CHAPTER XXVII. PANIC.
Christmas Day fell on a Friday that year, and the funeral of that ancient woman took place on the previous afternoon. The Curate had never read the burial-service, before so small an audience. For the weather was bitterly cold, and poor Mrs. Tremlett had outlived all her friends, if she ever had any; no one expected a farthing from her, and no one cared to come and shudder at her grave. Of all her many descendants none, except the child Zip, was present; and she would have stood alone upon the frozen bank, unless Mrs. Muggridge had very kindly offered to come and hold the shivering and streaming little hand.
What was to be done with Zip? Nobody came forward. There were hundreds of kind people in the parish, and dozens to whom the poor waif would have been a scarcely perceptible burden.

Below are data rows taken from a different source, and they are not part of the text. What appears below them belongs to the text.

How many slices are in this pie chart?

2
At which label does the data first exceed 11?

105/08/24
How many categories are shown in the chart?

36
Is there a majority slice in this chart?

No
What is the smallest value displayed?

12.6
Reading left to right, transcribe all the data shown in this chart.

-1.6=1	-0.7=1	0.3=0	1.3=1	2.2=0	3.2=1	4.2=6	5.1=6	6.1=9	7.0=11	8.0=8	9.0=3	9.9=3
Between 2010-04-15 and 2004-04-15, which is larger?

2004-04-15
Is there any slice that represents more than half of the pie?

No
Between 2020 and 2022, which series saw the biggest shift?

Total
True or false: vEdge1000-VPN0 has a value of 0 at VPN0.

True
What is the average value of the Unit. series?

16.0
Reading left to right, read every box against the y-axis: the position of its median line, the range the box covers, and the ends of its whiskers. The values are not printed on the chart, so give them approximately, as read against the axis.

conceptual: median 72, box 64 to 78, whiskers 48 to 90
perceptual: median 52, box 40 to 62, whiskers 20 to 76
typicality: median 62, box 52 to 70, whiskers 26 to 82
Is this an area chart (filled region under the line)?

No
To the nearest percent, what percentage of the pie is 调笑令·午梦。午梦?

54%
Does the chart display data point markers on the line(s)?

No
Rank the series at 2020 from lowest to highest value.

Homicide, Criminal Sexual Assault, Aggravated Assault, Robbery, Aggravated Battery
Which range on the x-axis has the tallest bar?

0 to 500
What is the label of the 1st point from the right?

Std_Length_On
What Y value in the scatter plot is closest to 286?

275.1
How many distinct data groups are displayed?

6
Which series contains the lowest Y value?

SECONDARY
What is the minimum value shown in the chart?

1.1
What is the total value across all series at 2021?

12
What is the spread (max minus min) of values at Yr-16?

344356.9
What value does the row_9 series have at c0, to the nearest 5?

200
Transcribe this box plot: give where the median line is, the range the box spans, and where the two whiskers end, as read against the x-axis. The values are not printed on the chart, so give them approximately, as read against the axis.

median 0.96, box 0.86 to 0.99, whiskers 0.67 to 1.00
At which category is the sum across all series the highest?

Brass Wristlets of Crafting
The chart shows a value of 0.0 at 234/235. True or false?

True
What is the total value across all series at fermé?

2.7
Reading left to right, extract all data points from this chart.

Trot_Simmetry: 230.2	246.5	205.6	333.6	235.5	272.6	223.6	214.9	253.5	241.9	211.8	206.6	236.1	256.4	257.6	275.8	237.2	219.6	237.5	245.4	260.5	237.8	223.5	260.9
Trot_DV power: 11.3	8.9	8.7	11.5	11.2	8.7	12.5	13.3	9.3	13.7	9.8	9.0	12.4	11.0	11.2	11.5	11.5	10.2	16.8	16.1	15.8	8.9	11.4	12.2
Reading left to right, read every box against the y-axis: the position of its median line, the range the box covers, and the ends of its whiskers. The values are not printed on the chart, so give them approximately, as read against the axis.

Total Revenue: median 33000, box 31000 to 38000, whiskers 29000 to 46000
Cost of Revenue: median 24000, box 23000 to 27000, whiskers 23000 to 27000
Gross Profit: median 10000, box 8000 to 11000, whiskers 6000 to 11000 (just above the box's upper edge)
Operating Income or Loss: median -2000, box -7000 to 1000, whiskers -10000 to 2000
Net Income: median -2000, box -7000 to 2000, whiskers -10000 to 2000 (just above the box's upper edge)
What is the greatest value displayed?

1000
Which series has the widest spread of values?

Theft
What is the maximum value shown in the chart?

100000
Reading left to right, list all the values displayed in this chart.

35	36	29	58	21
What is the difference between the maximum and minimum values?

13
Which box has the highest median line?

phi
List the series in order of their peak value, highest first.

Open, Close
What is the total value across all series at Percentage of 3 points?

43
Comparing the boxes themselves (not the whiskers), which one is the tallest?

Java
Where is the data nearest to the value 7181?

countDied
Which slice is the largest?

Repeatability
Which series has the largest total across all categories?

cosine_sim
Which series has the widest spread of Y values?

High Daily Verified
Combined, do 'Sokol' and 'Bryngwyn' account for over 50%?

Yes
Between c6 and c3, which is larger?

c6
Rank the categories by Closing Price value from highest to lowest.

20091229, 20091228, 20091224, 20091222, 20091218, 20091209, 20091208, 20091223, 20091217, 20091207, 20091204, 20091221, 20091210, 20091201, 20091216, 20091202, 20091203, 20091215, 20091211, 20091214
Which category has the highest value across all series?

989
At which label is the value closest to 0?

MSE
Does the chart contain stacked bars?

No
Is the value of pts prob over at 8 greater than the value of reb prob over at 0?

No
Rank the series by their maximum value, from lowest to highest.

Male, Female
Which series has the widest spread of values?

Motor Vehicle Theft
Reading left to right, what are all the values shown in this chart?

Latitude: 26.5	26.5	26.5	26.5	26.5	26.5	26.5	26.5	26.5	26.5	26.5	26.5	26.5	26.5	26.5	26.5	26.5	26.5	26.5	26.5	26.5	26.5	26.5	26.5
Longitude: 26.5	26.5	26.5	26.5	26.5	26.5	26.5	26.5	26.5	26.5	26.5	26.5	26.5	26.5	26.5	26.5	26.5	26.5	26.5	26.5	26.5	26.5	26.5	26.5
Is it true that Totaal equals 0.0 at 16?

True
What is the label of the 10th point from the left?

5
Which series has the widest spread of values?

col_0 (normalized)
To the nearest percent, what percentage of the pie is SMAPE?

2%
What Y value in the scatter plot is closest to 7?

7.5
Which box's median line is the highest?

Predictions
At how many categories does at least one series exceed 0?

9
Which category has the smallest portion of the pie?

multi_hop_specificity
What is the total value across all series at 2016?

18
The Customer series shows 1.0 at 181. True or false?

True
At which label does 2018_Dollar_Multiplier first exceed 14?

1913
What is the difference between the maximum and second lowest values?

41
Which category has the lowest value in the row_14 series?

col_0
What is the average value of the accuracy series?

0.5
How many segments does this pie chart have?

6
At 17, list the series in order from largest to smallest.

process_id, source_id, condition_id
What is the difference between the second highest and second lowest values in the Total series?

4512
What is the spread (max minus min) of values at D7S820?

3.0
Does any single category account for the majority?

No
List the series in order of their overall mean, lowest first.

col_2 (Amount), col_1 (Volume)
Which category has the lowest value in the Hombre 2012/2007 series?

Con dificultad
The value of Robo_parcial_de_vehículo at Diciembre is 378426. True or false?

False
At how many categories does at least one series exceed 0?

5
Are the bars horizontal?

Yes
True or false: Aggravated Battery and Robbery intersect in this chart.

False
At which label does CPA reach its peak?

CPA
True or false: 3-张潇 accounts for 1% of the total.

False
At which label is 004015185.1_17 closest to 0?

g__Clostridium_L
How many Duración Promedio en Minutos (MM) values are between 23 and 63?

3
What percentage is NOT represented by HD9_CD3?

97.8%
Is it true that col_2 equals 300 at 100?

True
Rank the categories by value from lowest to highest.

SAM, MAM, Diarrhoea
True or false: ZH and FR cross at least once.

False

Yet nobody cared to have a Tremlett at his hearth, and everybody saw the duty marked out for his neighbour.
"Then I will take her;" said Mr. Penniloe with his true benevolence, "but the difficulty is where to place her. She cannot well be among my children yet, until I know more about her. And, although the old family is so reduced, the kitchen is scarcely the place for her." However, that question soon answered itself; and though little Zip was at first a sad puzzle (especially to the staid Muggridge), her grateful and loving nature soon began to win a warm hold and a tranquil home for her.
That winter, although it began rather early, was not of prolonged severity, for the frost broke up on Christmas night, at least in the west of England, with a heavy fall of snow which turned to rain. But Christmas Day itself was very bright and pleasant, with bracing air, hard frozen snow, and firm sunshine throwing long shadows on it, and sparkling on the icicles from thatch and spout and window-frame. As the boys of the Sunday school filed out, at the call of the bells in the tower chiming (after long silence while the arch was being cut) and as they formed into grand procession, under the military eye of Jakes, joyfully they watched their cloudy breath ascending, or blew it in a column on some other fellow's cap. Visions were before them,—a pageantry of joy, a fortnight of holidays, a fortnight of sliding, snow balling, bone-runners, Cooper Baker's double-hoops, why not even skates?
But alas, even now the wind was backing, as the four vanes with rare unanimity proclaimed, a white fog that even a boy could stand out of was stealing up the valley, while the violet tone of the too transparent sky, and the whiteness of the sun (which used to be a dummy fireball), and even the short sharp clack of the bells, were enough to tell any boy with weather eyes and ears, that the nails on his heels would do no cobbler's click again, till the holiday time was over.
But blessed are they who have no prophetic gift, be it of the weather, or of things yet more unstable. All went to church in a happy frame of mind; and the Parson in a like mood looked upon them. Every head was there that he had any right to count, covered or uncovered. Of the latter perhaps more than a Sunday would produce; of the former not so many, but to a Christian mind enough; for how shall a great church-festival be kept without a cook? But the ladies who were there were in very choice attire, happy in having nothing but themselves to dress; all in good smiling condition, and reserving for home use their candid reviews of one another.
There was the genial and lively Mrs. Farrant, whose good word and good sayings everybody valued; close at her side was her daughter Minnie, provided by nature with seasonable gifts—lips more bright than the holly-berry, teeth more pearly than mistletoe, cheeks that proved the hardiness of the rose in Devon, and eyes that anticipated Easter-tide with the soft glance of the Forget-me-not. Then there was Mrs. John Horner, interdum aspera cornu, but fœnum habens for the roast-beef time; and kind Mrs. Anning (quite quit of this tale, though the Perle runs through her orchard), and tall Mrs. Webber with two pretty girls—all purely distinct from the lawyer—and Mrs. James Hollyer, and Mrs. John Hollyer, both great in hospitality; and others of equally worthy order, for whom the kind hearts of Bright and Cobden would have ached, had they not been blind seers.
To return to our own sheep, themselves astray, there was no denying Mrs. Gilham, looking still a Christian, up a fathom of sea-green bonnet; and her daughter Rose, now so demure if ever she caught a wandering eye, that it had to come again to beg pardon; and by her side a young man stood, with no eyes at all for the prettiest girl inside the sacred building!